Kafka to ColumnStore Adapter
The Kafka data adapter streams all messages published to Apache Kafka topics in Avro format to MariaDB AX automatically and continuously - enabling data from many sources to be streamed and collected for analysis without complex code. The Kafka adapter is built using librdkafka and the MariaDB ColumnStore bulk write SDK
A tutorial for the Kafka adapter for ingesting Avro formatted data can be found in the kafka-to-columnstore-data-adapter document.
ColumnStore - Pentaho Data Integration - Data Adapter
Starting with MariaDB ColumnStore 1.1.4, a data adapter for Pentaho Data Integration (PDI) / Kettle is available to import data directly into ColumnStore’s WriteEngine. It is build on MariaDB’s rapid paced Bulk Write SDK.
Compatibility notice
The plugin was designed for following software composition:
- Operating system: Ubuntu 16.04 / RHEL/CentOS+ 7
- MariaDB ColumnStore >= 1.1.4
- MariaDB Java Database client* >= 2.2.1
- Java >= 8
- Pentaho Data Integration >= 7
+not officially supported by Pentaho.
*only needed if you want to execute DDL.
Installation
Following steps are necessary to install the ColumnStore Data adapter (bulk loader plugin):
- build the plugin from source or download it from our website
- extract the archive kettle-columnstore-bulk-exporter-plugin-*.zip into your PDI installation directory $PDI-INSTALLATION/plugins.
- copy MariaDB's JDBC Client mariadb-java-client-2.2.x.jar into PDI's lib directory $PDI-INSTALLATION/lib.

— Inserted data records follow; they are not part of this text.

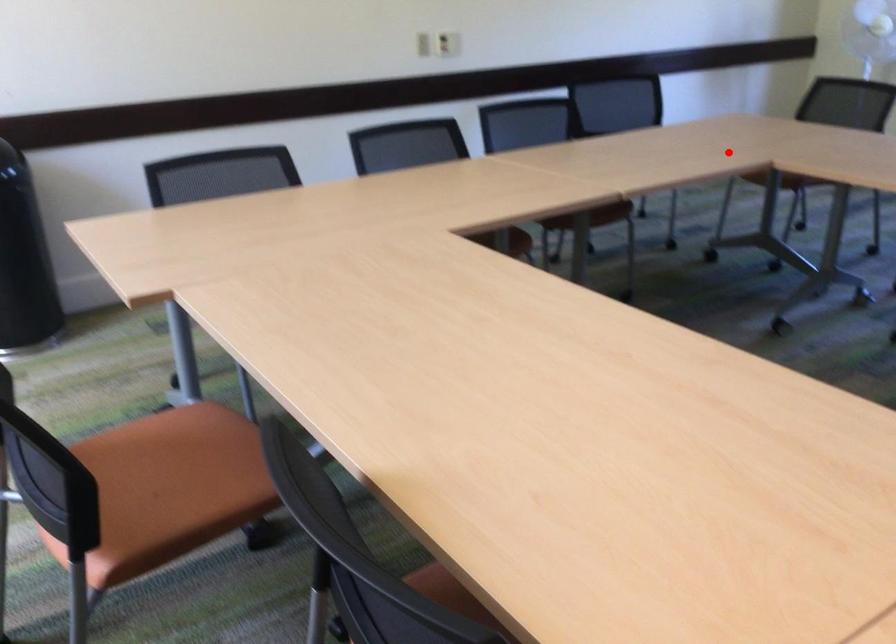
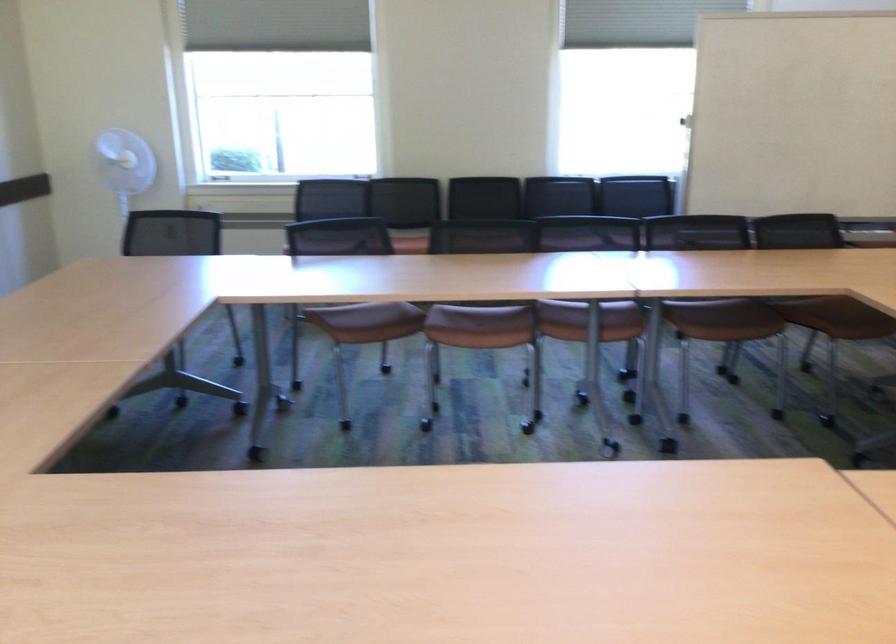
Where in the second image is the point corresponding to the highlighted location from the first image?

(177, 292)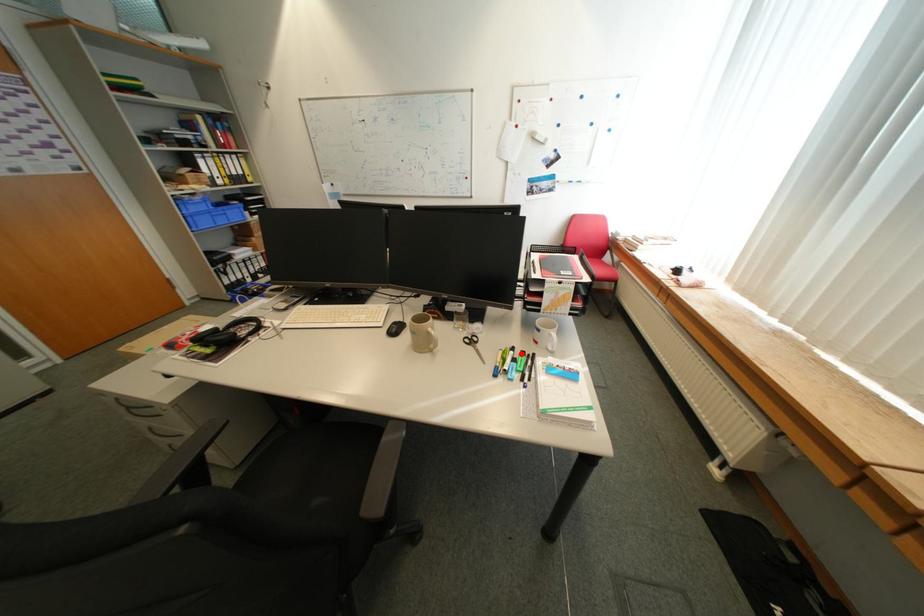
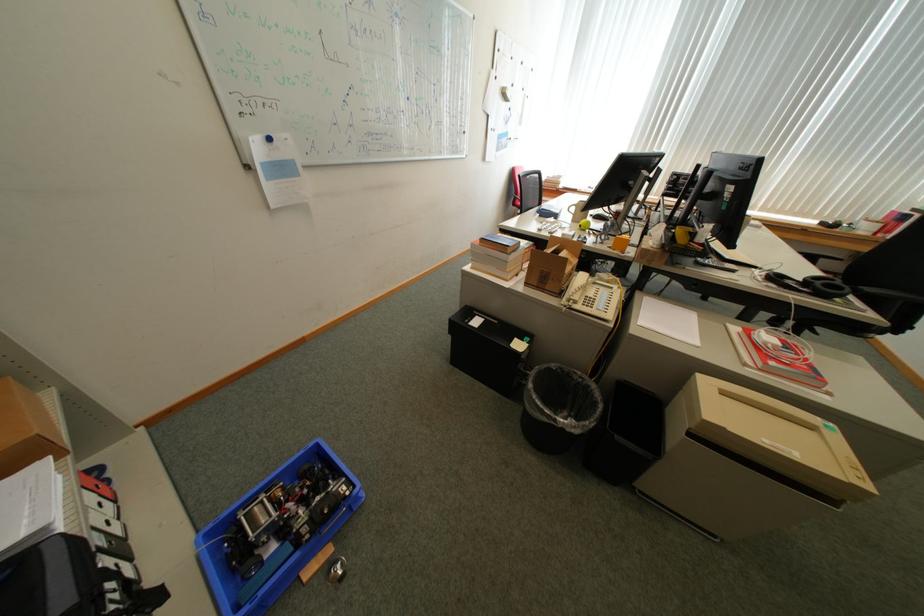
Question: I am providing you with two images of the same scene from different viewpoints. A red point is marked on the first image. Can you still see the location of the red point in image 2?

Choices:
 (A) Yes
 (B) No

Answer: (B)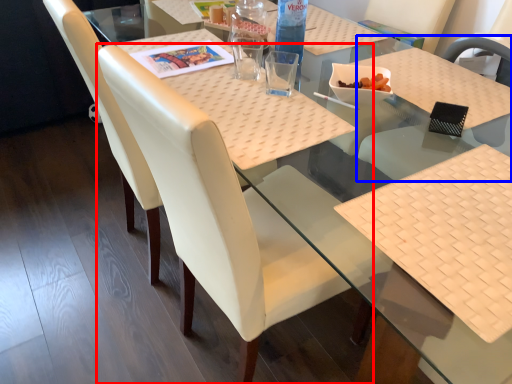
Question: Among these objects, which one is farthest to the camera, chair (highlighted by a red box) or chair (highlighted by a blue box)?

Choices:
 (A) chair
 (B) chair

Answer: (B)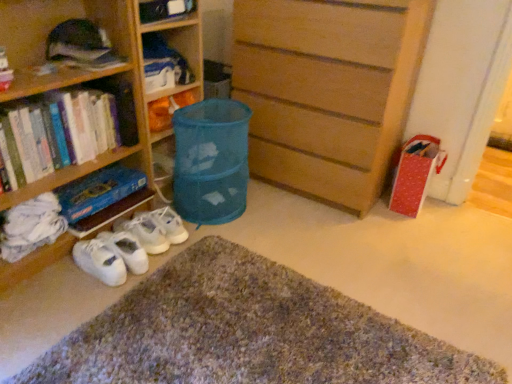
Find the location of a particular element. Image resolution: width=512 pixels, height=384 pixels. free space that is in between textured woolen doormat at lower center and white fabric sneakers at lower left is located at coordinates (76, 304).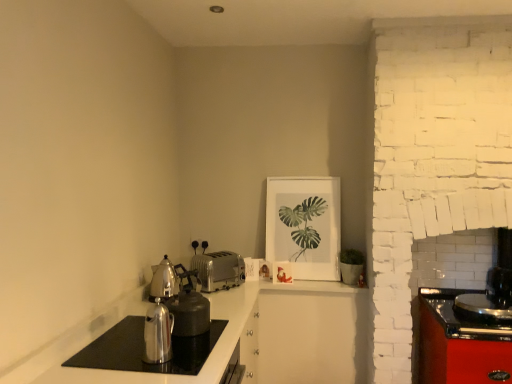
Question: Considering the relative positions of matte white picture frame at upper center and satin silver teapot at left in the image provided, is matte white picture frame at upper center in front of satin silver teapot at left?

Choices:
 (A) yes
 (B) no

Answer: (B)

Question: Is matte white picture frame at upper center at the right side of satin silver teapot at left?

Choices:
 (A) yes
 (B) no

Answer: (A)

Question: Considering the relative sizes of matte white picture frame at upper center and satin silver teapot at left in the image provided, is matte white picture frame at upper center wider than satin silver teapot at left?

Choices:
 (A) yes
 (B) no

Answer: (B)

Question: Considering the relative positions of matte white picture frame at upper center and satin silver teapot at left in the image provided, is matte white picture frame at upper center to the left of satin silver teapot at left from the viewer's perspective?

Choices:
 (A) no
 (B) yes

Answer: (A)

Question: Would you consider matte white picture frame at upper center to be distant from satin silver teapot at left?

Choices:
 (A) yes
 (B) no

Answer: (B)

Question: Is matte white picture frame at upper center turned away from satin silver teapot at left?

Choices:
 (A) no
 (B) yes

Answer: (A)

Question: Is silver metallic toaster at center looking in the opposite direction of shiny metallic kettle at lower left?

Choices:
 (A) no
 (B) yes

Answer: (A)

Question: Can you confirm if silver metallic toaster at center is positioned to the left of shiny metallic kettle at lower left?

Choices:
 (A) yes
 (B) no

Answer: (B)

Question: Is silver metallic toaster at center outside shiny metallic kettle at lower left?

Choices:
 (A) yes
 (B) no

Answer: (A)

Question: Does silver metallic toaster at center touch shiny metallic kettle at lower left?

Choices:
 (A) no
 (B) yes

Answer: (A)

Question: Is the position of silver metallic toaster at center more distant than that of shiny metallic kettle at lower left?

Choices:
 (A) no
 (B) yes

Answer: (B)

Question: Is the position of silver metallic toaster at center less distant than that of shiny metallic kettle at lower left?

Choices:
 (A) yes
 (B) no

Answer: (B)

Question: Does satin silver teapot at left have a smaller size compared to silver metallic toaster at center?

Choices:
 (A) yes
 (B) no

Answer: (A)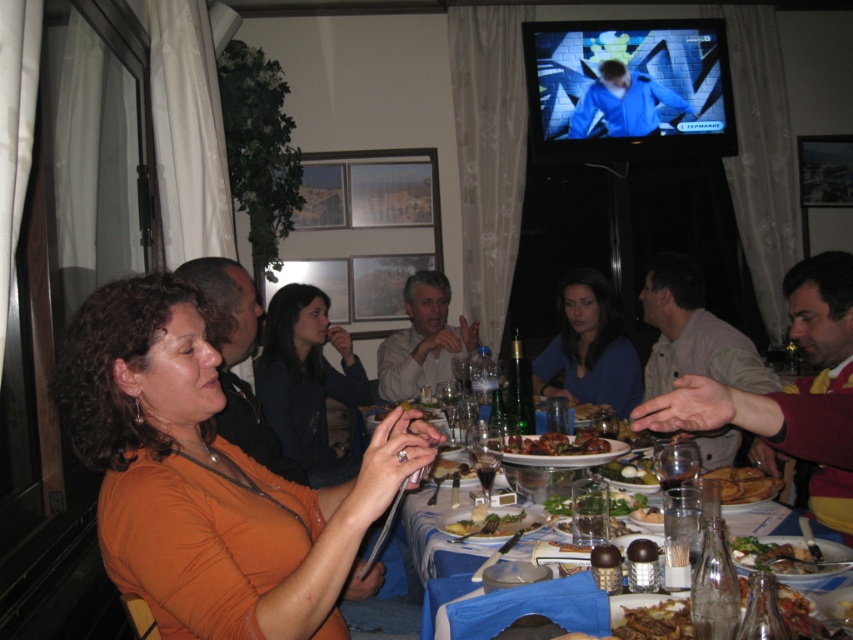
You are a photographer trying to capture a candid shot of the light gray shirt at center and the golden brown bread at lower right. Based on their positions, which object should you focus on first if you want to include both in your frame without moving the camera?

The light gray shirt at center is to the left of the golden brown bread at lower right. Since the light gray shirt is positioned to the left, you should focus on it first and then pan slightly to the right to include the golden brown bread at lower right in the frame.

You are a photographer standing at the camera position in the scene. You want to capture a closeup shot of the light gray shirt at center. Given that the camera has a minimum focusing distance of 2 meters, will you be able to take the photo without moving closer?

The light gray shirt at center is 3.48 meters away from the camera, which is beyond the minimum focusing distance of 2 meters. Therefore, you can take the photo without needing to move closer.

You are a guest at this dinner and want to place your napkin on the table. Where exactly should you place it to ensure it is near the dark blue sweater at center?

The dark blue sweater at center is located at point (306, 381), so you should place your napkin near that coordinate to ensure it is close to the dark blue sweater at center.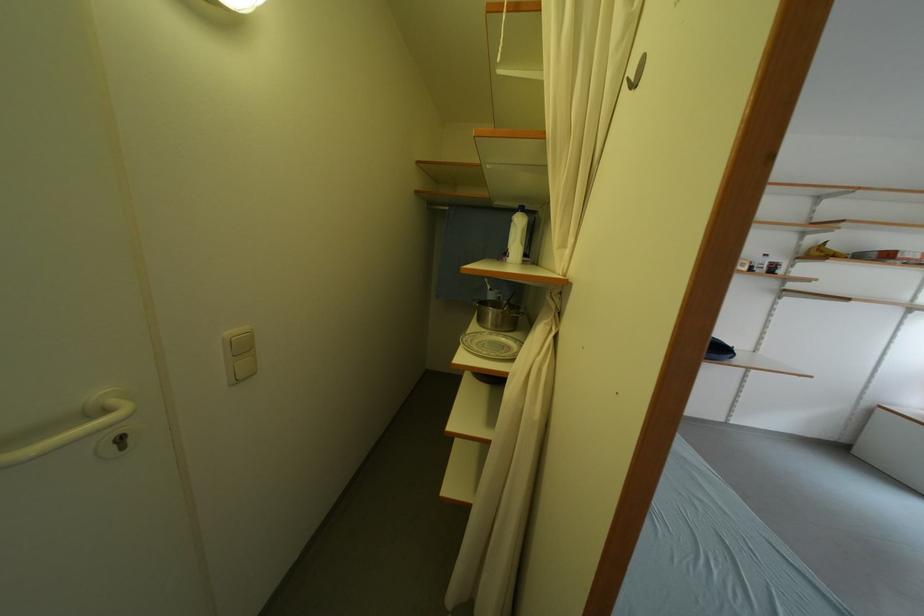
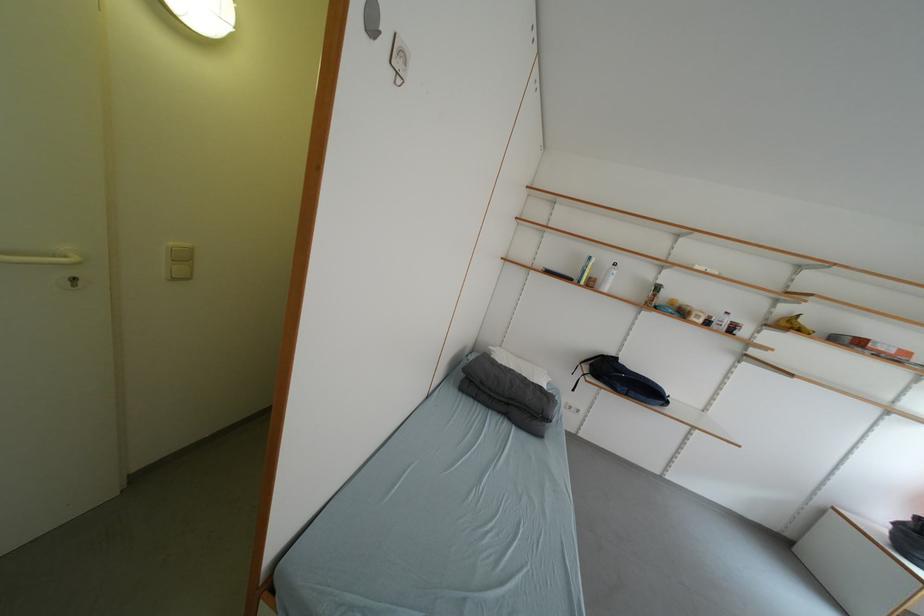
In the second image, find the point that corresponds to (x=251, y=351) in the first image.

(191, 261)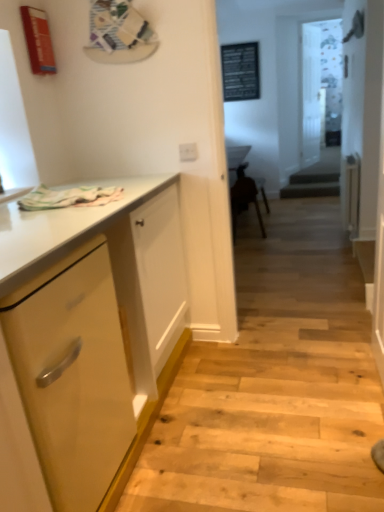
Question: Is transparent glass door at center, which appears as the 2th glass door when viewed from the back, with brown wooden chair at center?

Choices:
 (A) no
 (B) yes

Answer: (A)

Question: Can you confirm if transparent glass door at center, which appears as the 2th glass door when viewed from the back, is wider than brown wooden chair at center?

Choices:
 (A) no
 (B) yes

Answer: (A)

Question: Is brown wooden chair at center a part of transparent glass door at center, the 1th glass door in the front-to-back sequence?

Choices:
 (A) no
 (B) yes

Answer: (A)

Question: From a real-world perspective, does transparent glass door at center, which appears as the 2th glass door when viewed from the back, stand above brown wooden chair at center?

Choices:
 (A) yes
 (B) no

Answer: (A)

Question: Does transparent glass door at center, which appears as the 2th glass door when viewed from the back, lie in front of brown wooden chair at center?

Choices:
 (A) no
 (B) yes

Answer: (A)

Question: Does transparent glass door at center, which appears as the 2th glass door when viewed from the back, appear on the left side of brown wooden chair at center?

Choices:
 (A) yes
 (B) no

Answer: (B)

Question: Can you confirm if transparent glass door at center, which is the first glass door in back-to-front order, is shorter than brown wooden chair at center?

Choices:
 (A) no
 (B) yes

Answer: (A)

Question: Does transparent glass door at center, which appears as the 2th glass door when viewed from the front, turn towards brown wooden chair at center?

Choices:
 (A) yes
 (B) no

Answer: (B)

Question: Is transparent glass door at center, which is the first glass door in back-to-front order, bigger than brown wooden chair at center?

Choices:
 (A) no
 (B) yes

Answer: (A)

Question: Can you confirm if transparent glass door at center, which appears as the 2th glass door when viewed from the front, is thinner than brown wooden chair at center?

Choices:
 (A) yes
 (B) no

Answer: (A)

Question: Is transparent glass door at center, which is the first glass door in back-to-front order, placed right next to brown wooden chair at center?

Choices:
 (A) yes
 (B) no

Answer: (B)

Question: Considering the relative positions of transparent glass door at center, which appears as the 2th glass door when viewed from the front, and brown wooden chair at center in the image provided, is transparent glass door at center, which appears as the 2th glass door when viewed from the front, to the left of brown wooden chair at center from the viewer's perspective?

Choices:
 (A) no
 (B) yes

Answer: (A)

Question: Considering the relative sizes of white plastic electric outlet at upper center and transparent glass door at center, which appears as the 2th glass door when viewed from the back, in the image provided, is white plastic electric outlet at upper center shorter than transparent glass door at center, which appears as the 2th glass door when viewed from the back,?

Choices:
 (A) yes
 (B) no

Answer: (A)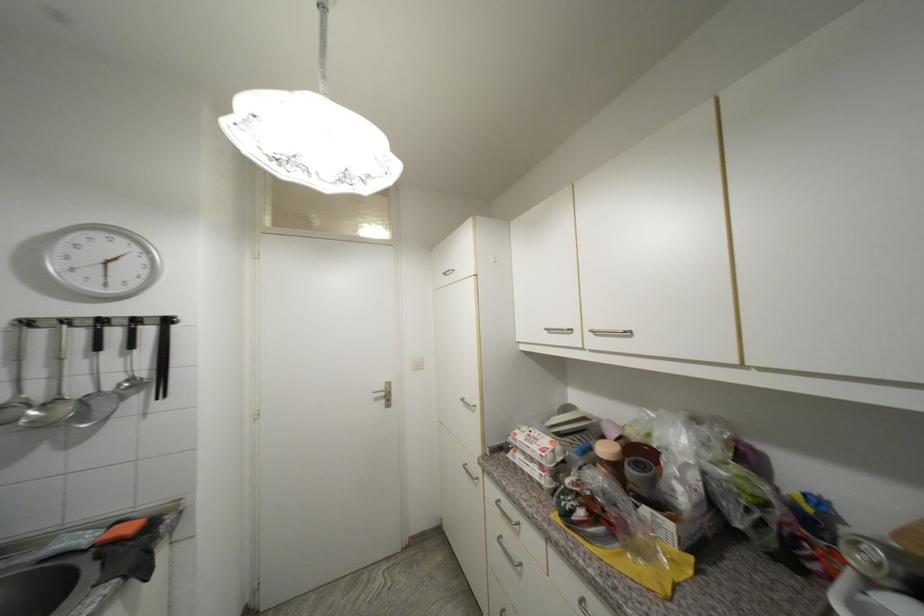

- install the additional library dependencies
Ubuntu dependencies
sudo apt-get install libuv1
CentOS dependencies
sudo yum install epel-release sudo yum install libuv
Now the plugin is available for transformations under the bulk loading section.
Configuration
Each MariaDB ColumnStore Bulk Loader block needs to be configured. On the one hand it needs to know how to connect to the underlying Bulk Write SDK to inject data into ColumnStore, and on the other hand it needs to have a proper JDBC connection to execute DDL.
Both configurations can be set in each block’s settings tab.
The database connection configuration follows PDI’s default schema.
By default the plugin tries to use ColumnStore's default configuration /usr/local/mariadb/columnstore/etc/Columnstore.xml to connect to the ColumnStore instance through the Bulk Write SDK. In addition, individual paths or variables can be used too.
Information on how to prepare the Columnstore.xml configuration file can be found here.
Usage
Once a block is configured and all inputs are connected in PDI, the inputs have to be mapped to ColumnStore’s table format.
One can either choose “Map all inputs”, which sets target columns of adequate type, or choose a custom mapping based on the structure of the existing table.
The SQL button can be used to generate DDL based on the defined mapping and to execute it.
Limitations
This plugin is a beta release.
In addition, it can't handle blob data types and only supports multi inputs to one block if the input field names are equal for all input sources.